Assigned task:
Your task is to restate every entry below word for word and omit the images.

Records to process:
◆ ◆ ◆ ◆ ◆

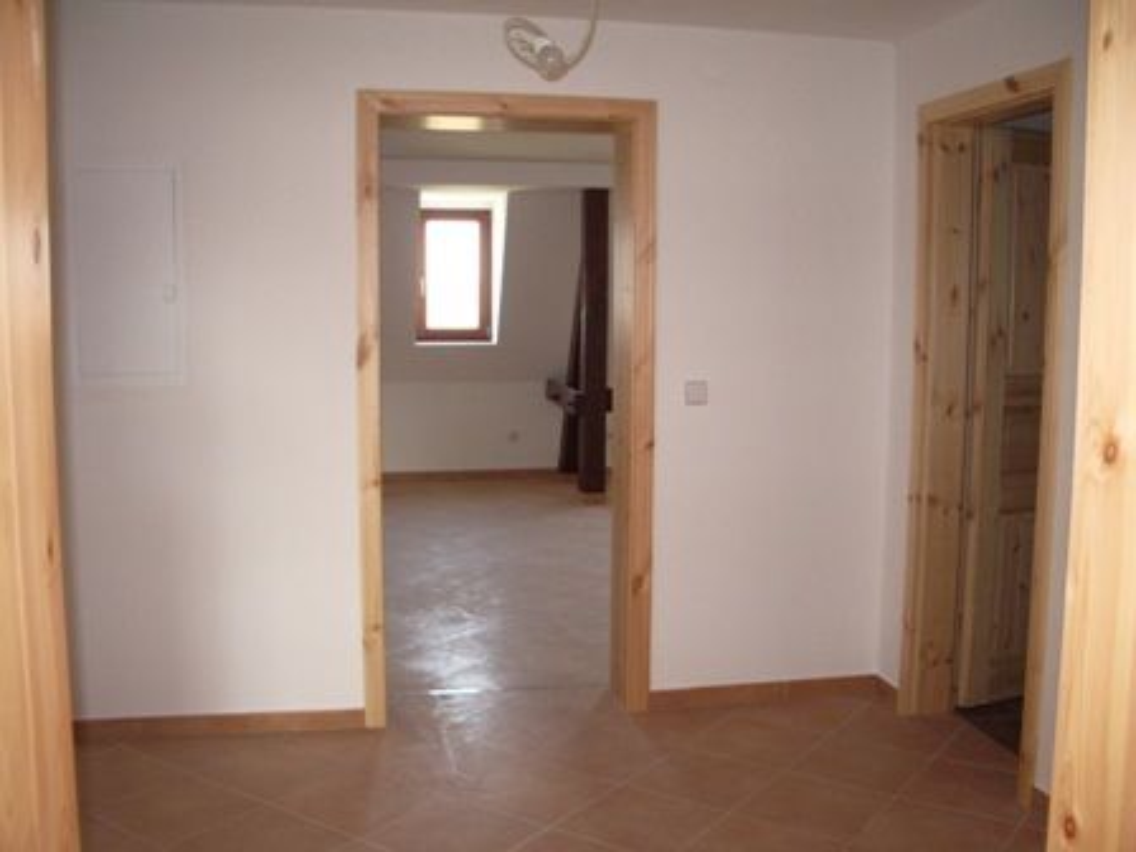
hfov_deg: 52.6
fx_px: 1149
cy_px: 426
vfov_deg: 40.7
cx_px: 568
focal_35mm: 35
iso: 160
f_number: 2.6
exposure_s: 1/40
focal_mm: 5.8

◆ ◆ ◆ ◆ ◆

Solution:
hfov_deg: 52.6
fx_px: 1149
cy_px: 426
vfov_deg: 40.7
cx_px: 568
focal_35mm: 35
iso: 160
f_number: 2.6
exposure_s: 1/40
focal_mm: 5.8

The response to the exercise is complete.